### Exercise objective
In the material below, find the line that contains "44: (746, 303, 0.43)" and the line that contains "55: (473, 613, 0.75)", then write out exactly those two lines and everything between them.

### Available data
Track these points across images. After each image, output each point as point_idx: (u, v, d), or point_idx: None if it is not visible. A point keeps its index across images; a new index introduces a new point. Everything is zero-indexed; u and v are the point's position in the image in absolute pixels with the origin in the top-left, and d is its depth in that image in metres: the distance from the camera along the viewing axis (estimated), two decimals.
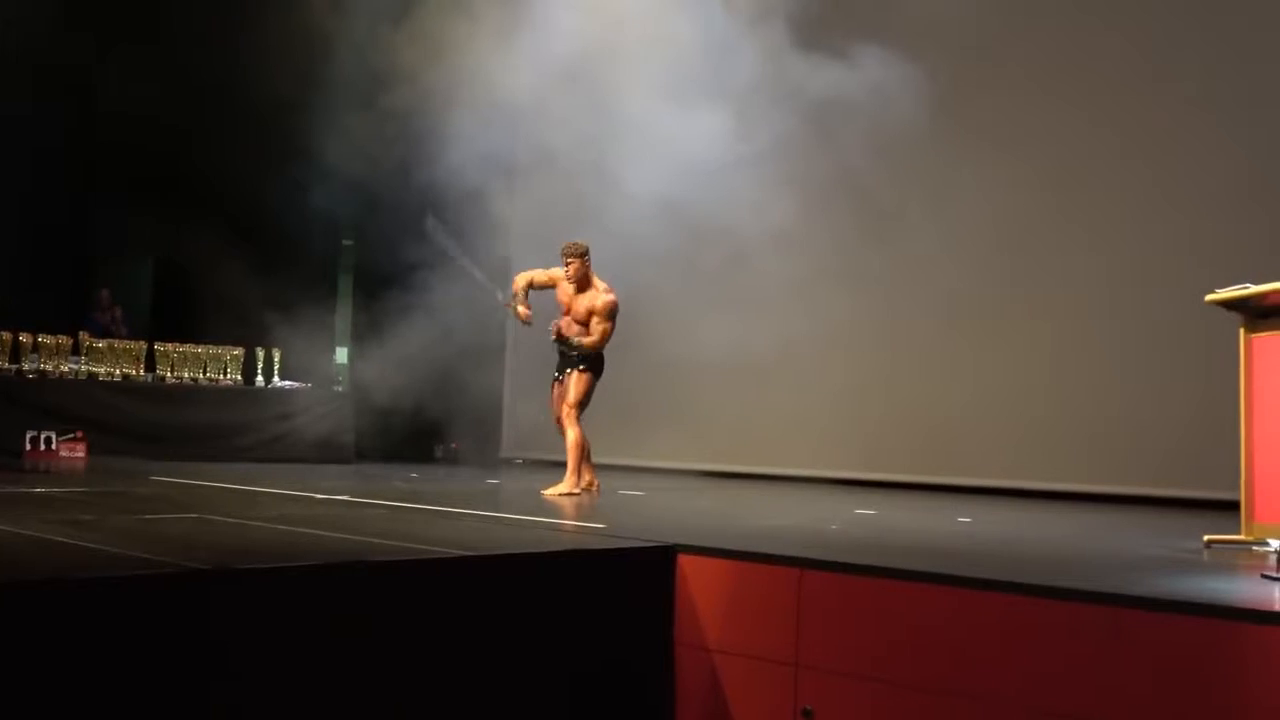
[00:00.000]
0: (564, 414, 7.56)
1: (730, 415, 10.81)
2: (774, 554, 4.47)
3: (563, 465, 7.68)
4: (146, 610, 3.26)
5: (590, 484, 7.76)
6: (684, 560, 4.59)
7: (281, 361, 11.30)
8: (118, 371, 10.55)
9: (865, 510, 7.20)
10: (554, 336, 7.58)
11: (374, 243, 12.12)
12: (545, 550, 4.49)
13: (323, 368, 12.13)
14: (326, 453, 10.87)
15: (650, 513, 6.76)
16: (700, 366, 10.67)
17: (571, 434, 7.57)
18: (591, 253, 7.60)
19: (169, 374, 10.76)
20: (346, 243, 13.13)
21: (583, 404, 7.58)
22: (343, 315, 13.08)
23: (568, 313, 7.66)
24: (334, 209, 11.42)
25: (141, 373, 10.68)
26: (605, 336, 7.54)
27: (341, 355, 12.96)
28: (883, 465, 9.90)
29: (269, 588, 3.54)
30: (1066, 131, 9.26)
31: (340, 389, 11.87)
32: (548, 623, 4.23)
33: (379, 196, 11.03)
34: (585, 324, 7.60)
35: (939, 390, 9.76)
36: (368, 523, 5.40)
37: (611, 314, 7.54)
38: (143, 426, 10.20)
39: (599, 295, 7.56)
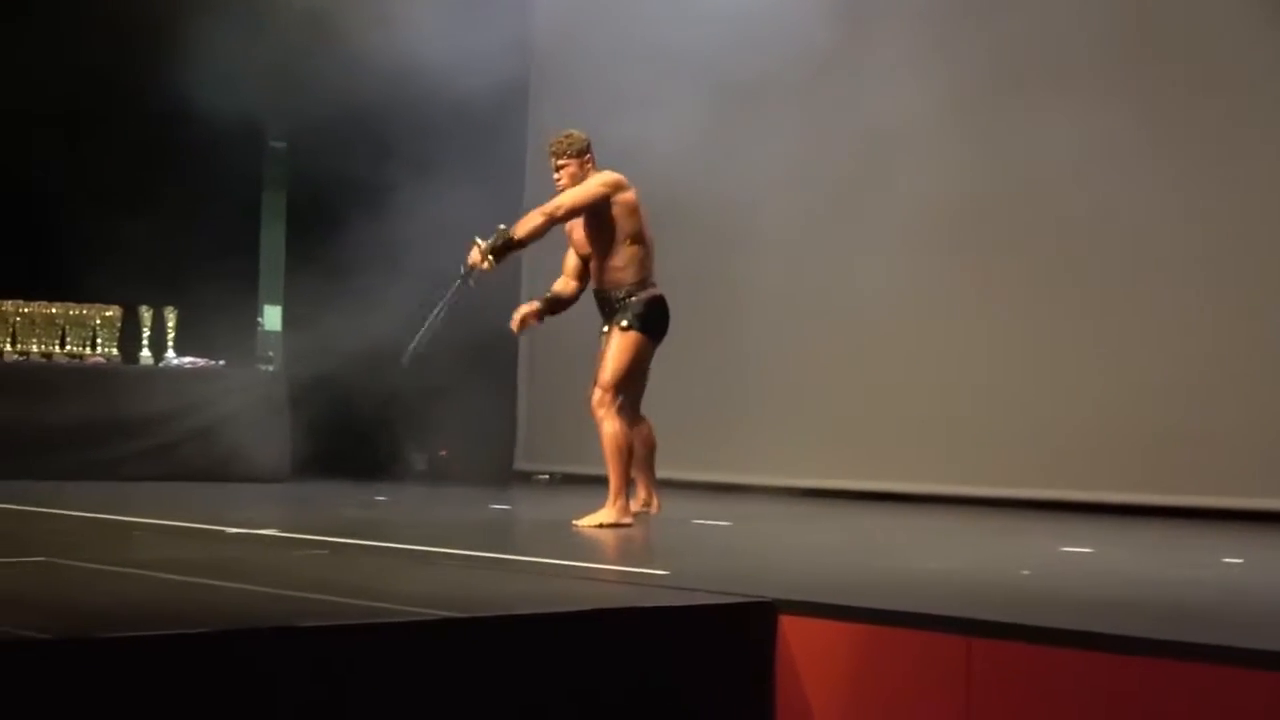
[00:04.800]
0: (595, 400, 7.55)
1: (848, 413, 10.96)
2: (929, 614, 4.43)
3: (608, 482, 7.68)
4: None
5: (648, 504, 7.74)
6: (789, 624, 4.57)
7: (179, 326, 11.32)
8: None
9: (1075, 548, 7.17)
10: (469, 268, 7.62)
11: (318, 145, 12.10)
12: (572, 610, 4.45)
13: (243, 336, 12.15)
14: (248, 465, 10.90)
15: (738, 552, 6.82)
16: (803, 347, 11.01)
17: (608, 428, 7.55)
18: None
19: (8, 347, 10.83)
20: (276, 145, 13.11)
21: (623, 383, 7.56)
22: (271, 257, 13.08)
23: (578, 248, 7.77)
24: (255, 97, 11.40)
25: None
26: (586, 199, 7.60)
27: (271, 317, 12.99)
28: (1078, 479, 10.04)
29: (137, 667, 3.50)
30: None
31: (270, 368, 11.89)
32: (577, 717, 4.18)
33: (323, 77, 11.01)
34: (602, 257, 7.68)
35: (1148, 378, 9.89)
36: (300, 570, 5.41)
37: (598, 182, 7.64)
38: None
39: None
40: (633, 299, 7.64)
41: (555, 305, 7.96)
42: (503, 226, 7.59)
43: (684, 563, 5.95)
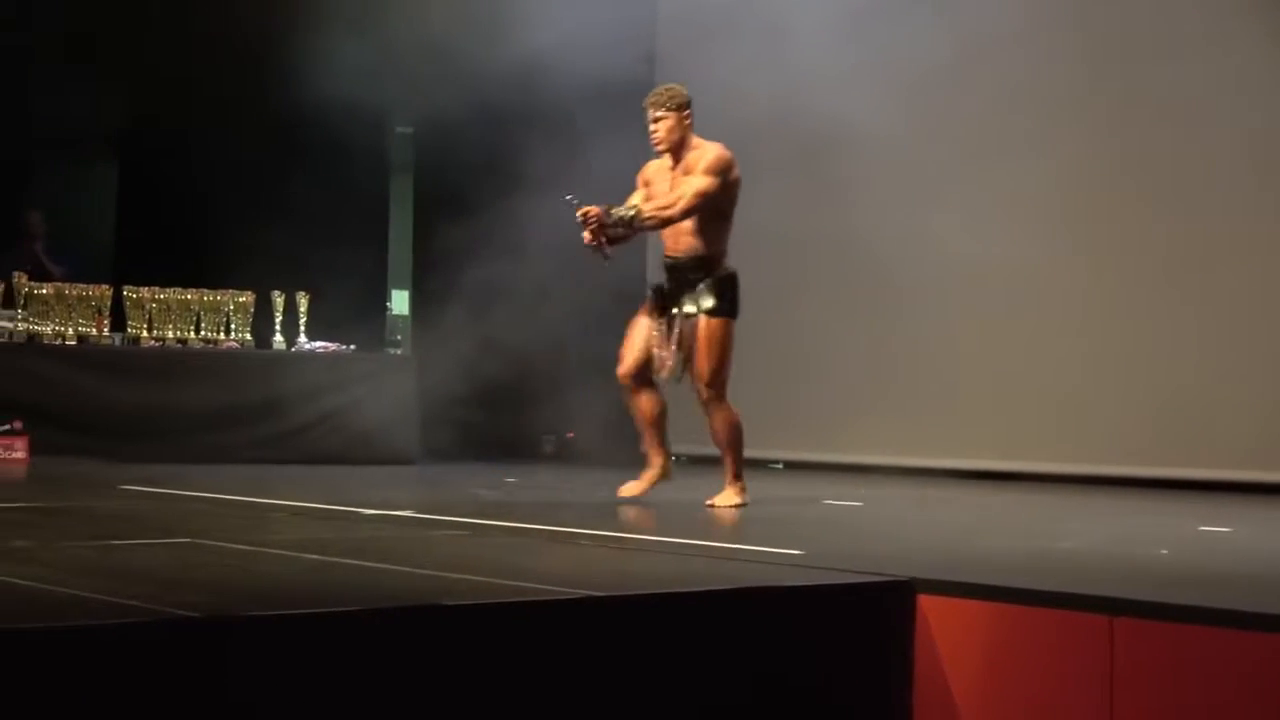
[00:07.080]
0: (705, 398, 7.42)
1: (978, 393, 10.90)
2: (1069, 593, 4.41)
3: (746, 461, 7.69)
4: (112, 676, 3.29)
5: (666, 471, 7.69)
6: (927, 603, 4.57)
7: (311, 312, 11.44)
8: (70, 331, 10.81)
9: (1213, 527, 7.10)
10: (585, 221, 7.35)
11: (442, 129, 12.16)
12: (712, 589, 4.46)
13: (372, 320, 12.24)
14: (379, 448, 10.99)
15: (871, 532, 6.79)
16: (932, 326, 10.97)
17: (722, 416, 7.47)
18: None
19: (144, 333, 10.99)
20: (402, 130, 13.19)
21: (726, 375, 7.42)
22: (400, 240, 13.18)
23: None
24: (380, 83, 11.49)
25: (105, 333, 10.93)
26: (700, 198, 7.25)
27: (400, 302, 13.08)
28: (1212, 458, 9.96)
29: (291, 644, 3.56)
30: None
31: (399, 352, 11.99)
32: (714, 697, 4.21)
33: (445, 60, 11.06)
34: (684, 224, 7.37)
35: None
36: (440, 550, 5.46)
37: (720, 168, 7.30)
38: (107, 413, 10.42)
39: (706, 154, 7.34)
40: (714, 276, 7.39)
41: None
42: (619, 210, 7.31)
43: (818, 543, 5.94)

...

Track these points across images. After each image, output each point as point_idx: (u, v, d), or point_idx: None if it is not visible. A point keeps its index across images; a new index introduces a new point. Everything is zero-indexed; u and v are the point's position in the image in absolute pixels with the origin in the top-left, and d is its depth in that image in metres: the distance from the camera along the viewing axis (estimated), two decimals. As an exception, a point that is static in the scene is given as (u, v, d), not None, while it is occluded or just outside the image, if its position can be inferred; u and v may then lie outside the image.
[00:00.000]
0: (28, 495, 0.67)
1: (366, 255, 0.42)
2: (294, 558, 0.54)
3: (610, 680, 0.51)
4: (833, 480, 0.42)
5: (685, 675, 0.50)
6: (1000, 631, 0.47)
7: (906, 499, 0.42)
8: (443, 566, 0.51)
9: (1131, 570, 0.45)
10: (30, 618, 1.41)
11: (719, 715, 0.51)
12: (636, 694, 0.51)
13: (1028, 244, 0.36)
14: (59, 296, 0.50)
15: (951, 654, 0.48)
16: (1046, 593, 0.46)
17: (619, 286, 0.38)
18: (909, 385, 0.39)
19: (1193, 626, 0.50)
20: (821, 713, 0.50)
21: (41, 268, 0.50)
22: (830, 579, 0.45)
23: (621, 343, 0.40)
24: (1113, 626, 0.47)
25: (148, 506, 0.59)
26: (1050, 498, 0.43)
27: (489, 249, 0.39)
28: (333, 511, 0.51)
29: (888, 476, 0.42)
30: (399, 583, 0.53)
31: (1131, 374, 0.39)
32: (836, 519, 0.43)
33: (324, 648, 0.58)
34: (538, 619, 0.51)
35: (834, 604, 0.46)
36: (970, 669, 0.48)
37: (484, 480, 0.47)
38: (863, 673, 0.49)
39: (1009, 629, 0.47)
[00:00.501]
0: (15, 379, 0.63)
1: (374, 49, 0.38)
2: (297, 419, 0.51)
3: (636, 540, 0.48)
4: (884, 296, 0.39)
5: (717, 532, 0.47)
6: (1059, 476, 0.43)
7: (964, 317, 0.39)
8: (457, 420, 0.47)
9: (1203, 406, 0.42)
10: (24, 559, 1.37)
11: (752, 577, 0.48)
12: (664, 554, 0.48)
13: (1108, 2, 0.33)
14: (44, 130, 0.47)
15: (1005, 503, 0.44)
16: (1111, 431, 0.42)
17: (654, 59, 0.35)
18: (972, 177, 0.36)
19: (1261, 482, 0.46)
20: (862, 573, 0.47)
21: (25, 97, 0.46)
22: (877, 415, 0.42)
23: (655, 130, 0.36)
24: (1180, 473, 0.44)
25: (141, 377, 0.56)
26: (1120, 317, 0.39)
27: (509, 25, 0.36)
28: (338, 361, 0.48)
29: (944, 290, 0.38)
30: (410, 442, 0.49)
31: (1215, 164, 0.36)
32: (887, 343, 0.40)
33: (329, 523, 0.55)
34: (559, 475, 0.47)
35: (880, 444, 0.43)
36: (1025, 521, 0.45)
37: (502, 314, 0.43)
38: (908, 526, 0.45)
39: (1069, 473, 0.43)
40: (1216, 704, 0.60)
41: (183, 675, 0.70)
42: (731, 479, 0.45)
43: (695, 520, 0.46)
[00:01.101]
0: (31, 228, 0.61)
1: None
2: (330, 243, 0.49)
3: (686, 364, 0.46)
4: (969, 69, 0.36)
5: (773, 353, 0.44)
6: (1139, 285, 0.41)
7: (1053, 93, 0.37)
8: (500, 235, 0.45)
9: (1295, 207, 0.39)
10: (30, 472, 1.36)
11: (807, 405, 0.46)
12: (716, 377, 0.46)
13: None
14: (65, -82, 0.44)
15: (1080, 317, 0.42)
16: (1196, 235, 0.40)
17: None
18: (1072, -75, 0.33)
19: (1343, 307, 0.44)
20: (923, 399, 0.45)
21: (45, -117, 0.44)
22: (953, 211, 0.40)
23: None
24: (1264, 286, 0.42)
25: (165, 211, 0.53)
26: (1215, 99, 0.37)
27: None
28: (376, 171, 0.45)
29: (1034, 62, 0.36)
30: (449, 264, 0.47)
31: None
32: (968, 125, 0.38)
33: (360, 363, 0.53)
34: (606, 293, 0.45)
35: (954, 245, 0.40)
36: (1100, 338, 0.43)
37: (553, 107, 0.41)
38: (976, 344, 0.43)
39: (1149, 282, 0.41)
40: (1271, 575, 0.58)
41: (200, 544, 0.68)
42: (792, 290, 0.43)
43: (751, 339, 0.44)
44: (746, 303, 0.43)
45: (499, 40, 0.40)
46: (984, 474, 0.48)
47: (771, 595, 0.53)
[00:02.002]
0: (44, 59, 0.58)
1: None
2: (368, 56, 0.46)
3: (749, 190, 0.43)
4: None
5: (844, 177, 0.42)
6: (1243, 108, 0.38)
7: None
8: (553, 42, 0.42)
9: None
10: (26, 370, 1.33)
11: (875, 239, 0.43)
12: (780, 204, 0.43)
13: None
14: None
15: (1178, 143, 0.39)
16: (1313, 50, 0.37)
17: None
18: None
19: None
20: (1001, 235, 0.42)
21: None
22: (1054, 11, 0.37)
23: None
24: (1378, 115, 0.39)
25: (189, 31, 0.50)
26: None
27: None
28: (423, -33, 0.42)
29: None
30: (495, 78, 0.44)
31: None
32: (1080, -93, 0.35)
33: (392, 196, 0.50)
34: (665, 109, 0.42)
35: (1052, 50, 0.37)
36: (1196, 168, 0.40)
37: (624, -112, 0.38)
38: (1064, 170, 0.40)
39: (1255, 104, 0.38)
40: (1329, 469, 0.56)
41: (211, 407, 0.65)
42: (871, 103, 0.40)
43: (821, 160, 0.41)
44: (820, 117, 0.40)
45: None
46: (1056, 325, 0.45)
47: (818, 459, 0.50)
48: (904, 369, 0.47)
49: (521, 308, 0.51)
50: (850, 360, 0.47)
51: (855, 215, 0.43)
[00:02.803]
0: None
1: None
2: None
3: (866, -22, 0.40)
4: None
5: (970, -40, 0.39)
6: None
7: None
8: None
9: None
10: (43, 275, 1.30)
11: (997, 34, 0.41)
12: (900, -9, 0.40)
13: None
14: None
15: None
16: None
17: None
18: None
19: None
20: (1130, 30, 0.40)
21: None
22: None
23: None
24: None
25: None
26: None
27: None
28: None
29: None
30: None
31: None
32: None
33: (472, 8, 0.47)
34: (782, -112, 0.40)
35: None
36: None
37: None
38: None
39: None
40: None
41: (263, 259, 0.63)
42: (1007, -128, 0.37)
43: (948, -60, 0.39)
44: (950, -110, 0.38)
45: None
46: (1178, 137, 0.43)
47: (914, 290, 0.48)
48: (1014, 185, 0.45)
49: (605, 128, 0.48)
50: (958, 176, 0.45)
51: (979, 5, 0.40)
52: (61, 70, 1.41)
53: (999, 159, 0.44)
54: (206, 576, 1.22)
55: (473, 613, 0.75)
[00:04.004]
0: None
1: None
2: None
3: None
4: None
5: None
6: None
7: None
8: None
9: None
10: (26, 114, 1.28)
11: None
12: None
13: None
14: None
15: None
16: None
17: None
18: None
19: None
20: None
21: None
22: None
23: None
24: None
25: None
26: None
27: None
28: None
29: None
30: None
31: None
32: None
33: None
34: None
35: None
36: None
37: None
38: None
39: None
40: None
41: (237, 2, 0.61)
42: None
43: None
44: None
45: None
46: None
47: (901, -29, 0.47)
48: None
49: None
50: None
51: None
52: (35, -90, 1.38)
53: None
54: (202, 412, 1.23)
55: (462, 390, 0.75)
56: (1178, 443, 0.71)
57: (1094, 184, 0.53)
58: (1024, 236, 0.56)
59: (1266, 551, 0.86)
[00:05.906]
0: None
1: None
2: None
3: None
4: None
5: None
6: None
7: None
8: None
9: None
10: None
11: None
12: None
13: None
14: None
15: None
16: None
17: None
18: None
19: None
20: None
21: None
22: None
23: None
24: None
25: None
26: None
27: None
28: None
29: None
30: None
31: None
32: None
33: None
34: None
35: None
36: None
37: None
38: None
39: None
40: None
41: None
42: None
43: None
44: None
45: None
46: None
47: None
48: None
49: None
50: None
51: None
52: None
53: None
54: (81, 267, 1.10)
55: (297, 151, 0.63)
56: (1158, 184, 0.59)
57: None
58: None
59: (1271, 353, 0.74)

### Exercise response
44: (746, 303, 0.43)
45: (499, 40, 0.40)
46: (984, 474, 0.48)
47: (771, 595, 0.53)
[00:02.002]
0: (44, 59, 0.58)
1: None
2: (368, 56, 0.46)
3: (749, 190, 0.43)
4: None
5: (844, 177, 0.42)
6: (1243, 108, 0.38)
7: None
8: (553, 42, 0.42)
9: None
10: (26, 370, 1.33)
11: (875, 239, 0.43)
12: (780, 204, 0.43)
13: None
14: None
15: (1178, 143, 0.39)
16: (1313, 50, 0.37)
17: None
18: None
19: None
20: (1001, 235, 0.42)
21: None
22: (1054, 11, 0.37)
23: None
24: (1378, 115, 0.39)
25: (189, 31, 0.50)
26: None
27: None
28: (423, -33, 0.42)
29: None
30: (495, 78, 0.44)
31: None
32: (1080, -93, 0.35)
33: (392, 196, 0.50)
34: (665, 109, 0.42)
35: (1052, 50, 0.37)
36: (1196, 168, 0.40)
37: (624, -112, 0.38)
38: (1064, 170, 0.40)
39: (1255, 104, 0.38)
40: (1329, 469, 0.56)
41: (211, 407, 0.65)
42: (871, 103, 0.40)
43: (821, 160, 0.41)
44: (820, 117, 0.40)
45: None
46: (1056, 325, 0.45)
47: (818, 459, 0.50)
48: (904, 369, 0.47)
49: (521, 308, 0.51)
50: (850, 360, 0.47)
51: (855, 215, 0.43)
[00:02.803]
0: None
1: None
2: None
3: (866, -22, 0.40)
4: None
5: (970, -40, 0.39)
6: None
7: None
8: None
9: None
10: (43, 275, 1.30)
11: (997, 34, 0.41)
12: (900, -9, 0.40)
13: None
14: None
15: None
16: None
17: None
18: None
19: None
20: (1130, 30, 0.40)
21: None
22: None
23: None
24: None
25: None
26: None
27: None
28: None
29: None
30: None
31: None
32: None
33: (472, 8, 0.47)
34: (782, -112, 0.40)
35: None
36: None
37: None
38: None
39: None
40: None
41: (263, 259, 0.63)
42: (1007, -128, 0.37)
43: (948, -60, 0.39)
44: (950, -110, 0.38)
45: None
46: (1178, 137, 0.43)
47: (914, 290, 0.48)
48: (1014, 185, 0.45)
49: (605, 128, 0.48)
50: (958, 176, 0.45)
51: (979, 5, 0.40)
52: (61, 70, 1.41)
53: (999, 159, 0.44)
54: (206, 576, 1.22)
55: (473, 613, 0.75)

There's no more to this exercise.